IMG_0175-1UPDATE: 6 PM — Mendocino County Workers took down the picket lines after a one-day ULP strike that shut down Mendocino County. County administrators illegally declared impasse last week, shutting down labor talks and denying a contract to more than 700 workers.

Tuesday, Sept. 24, workers tried to get their message out to the public and finally reach the conscience of the Board of Supervisors. At 1:30, more than 300 social service, street maintenance, senior and family service workers, library staff, animal control and public health workers all attended an afternoon session of the Board, and stood together.

“The biggest message we want to give you,” chapter President Dave Eberly told the supervisors, “is that we want to get back to bargaining. That’s what we’re here for.”

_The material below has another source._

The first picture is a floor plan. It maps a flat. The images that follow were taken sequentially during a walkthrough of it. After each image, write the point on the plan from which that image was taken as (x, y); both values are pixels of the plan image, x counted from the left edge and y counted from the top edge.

“We work for you, but you also work for us because we vote,” member Jackie Otis reminded the supervisors. “We’re tired of this false paradigm that it’s workers against taxpayers. We *are* taxpayers. We pay more taxes than Chevron.”

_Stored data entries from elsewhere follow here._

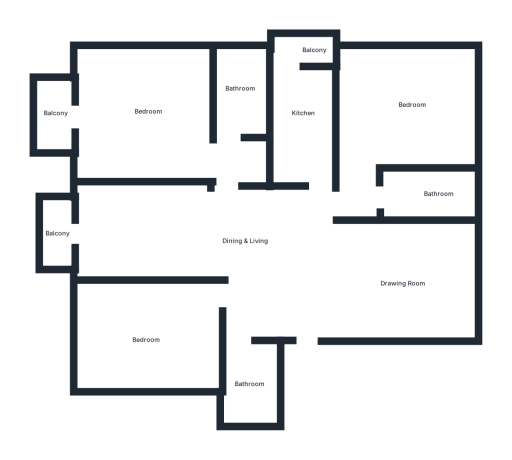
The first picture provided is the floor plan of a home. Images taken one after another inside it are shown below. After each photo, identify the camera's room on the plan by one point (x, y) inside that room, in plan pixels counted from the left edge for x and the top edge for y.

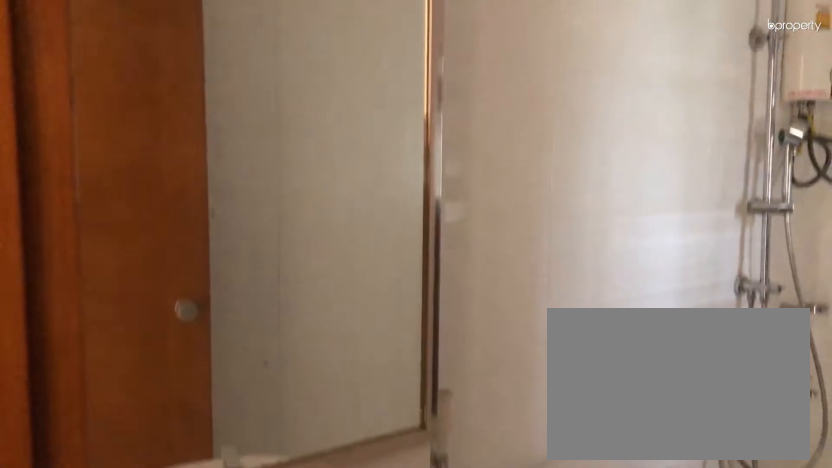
(247, 385)
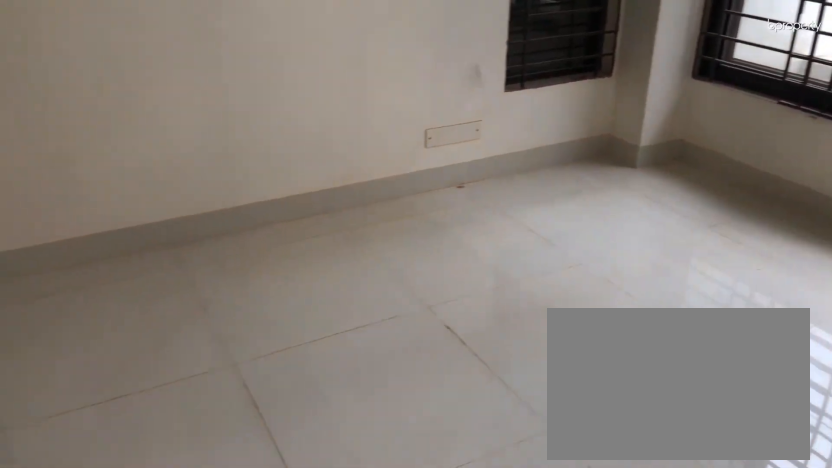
(144, 339)
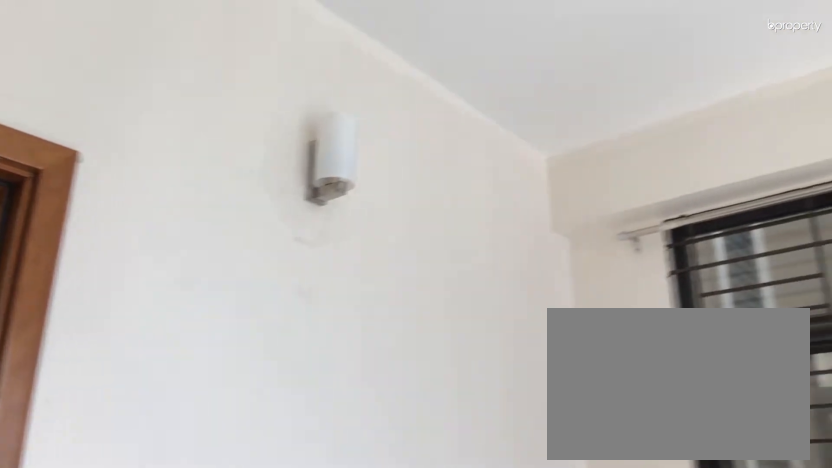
(144, 339)
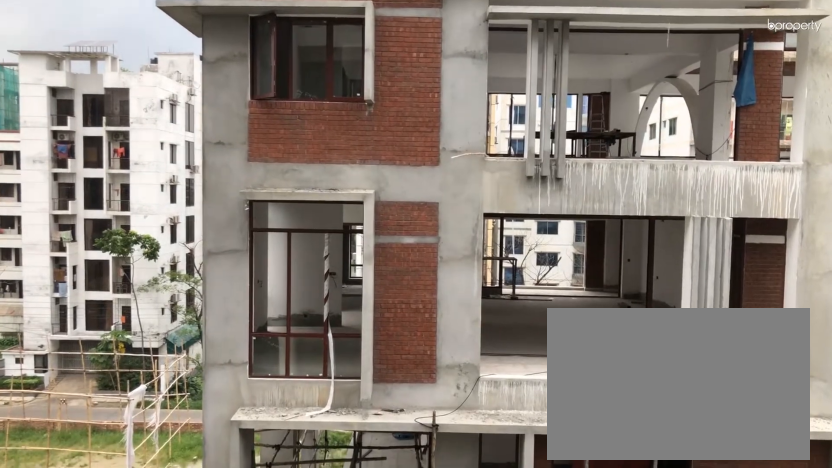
(55, 234)
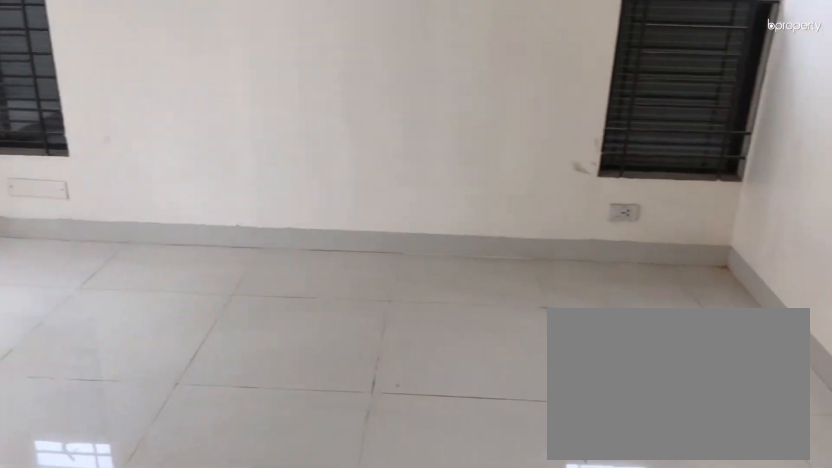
(144, 113)
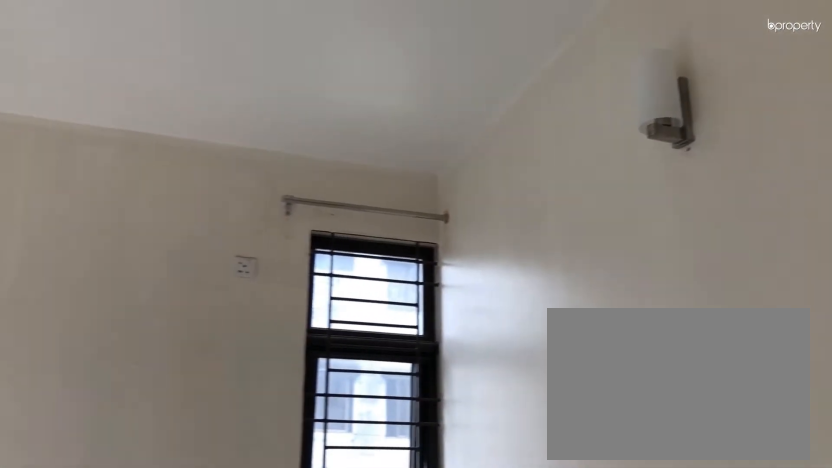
(144, 113)
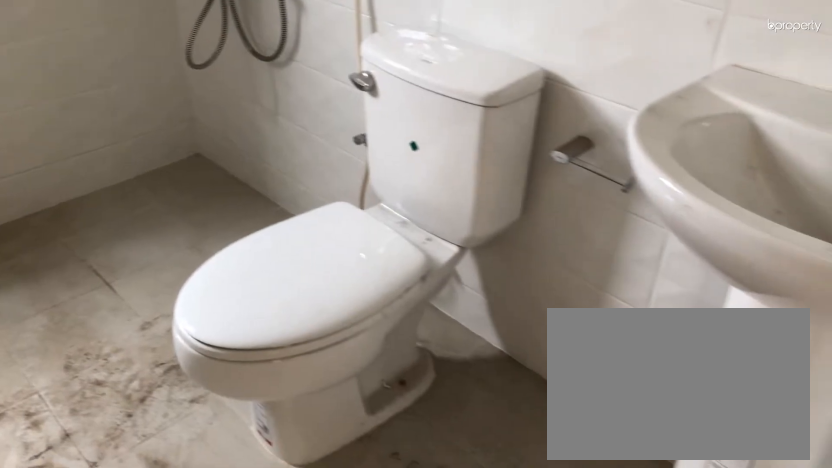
(239, 92)
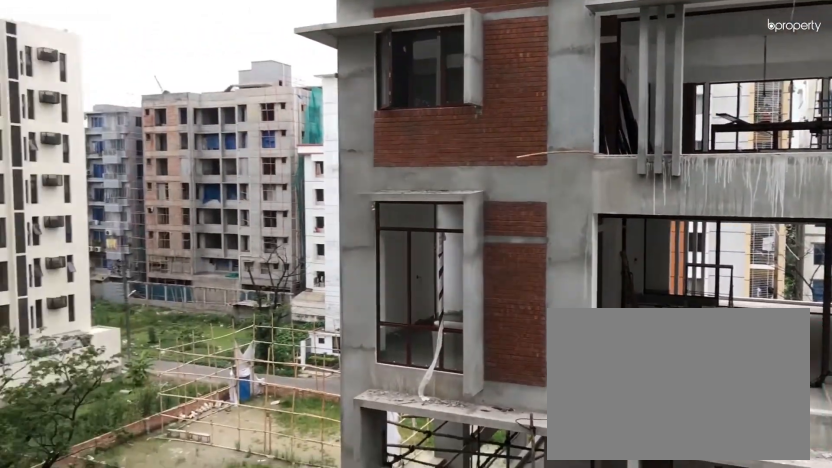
(52, 116)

Workers say county leaders are hiding behind false financial figures and refuse to negotiate. SEIU Local 1021 members have filed six ULP charges, including charges for bad faith bargaining, contracting out services and refusing to negotiate changes in healthcare premium increases.

Due to cuts-only policies, more than 30% of the workforce has disappeared in the last few years, impacting the ability to provide quality services residents need.

While the county has a surplus, mainly due to takeaways and attrition, county officials are demanding workers continue to “stay the course” with ongoing cuts and carry more increases in healthcare costs.

Workers are asking for wage restoration over the life of the contract, which workers are proposing be three years.

The ULP strike has been sanctioned by the North Bay Central Labor Council and supported by business and community allies. Workers will also be circulating a “no confidence” petition, criticizing CEO Carmel Angelo for “failed policies that have harmed Mendocino County.”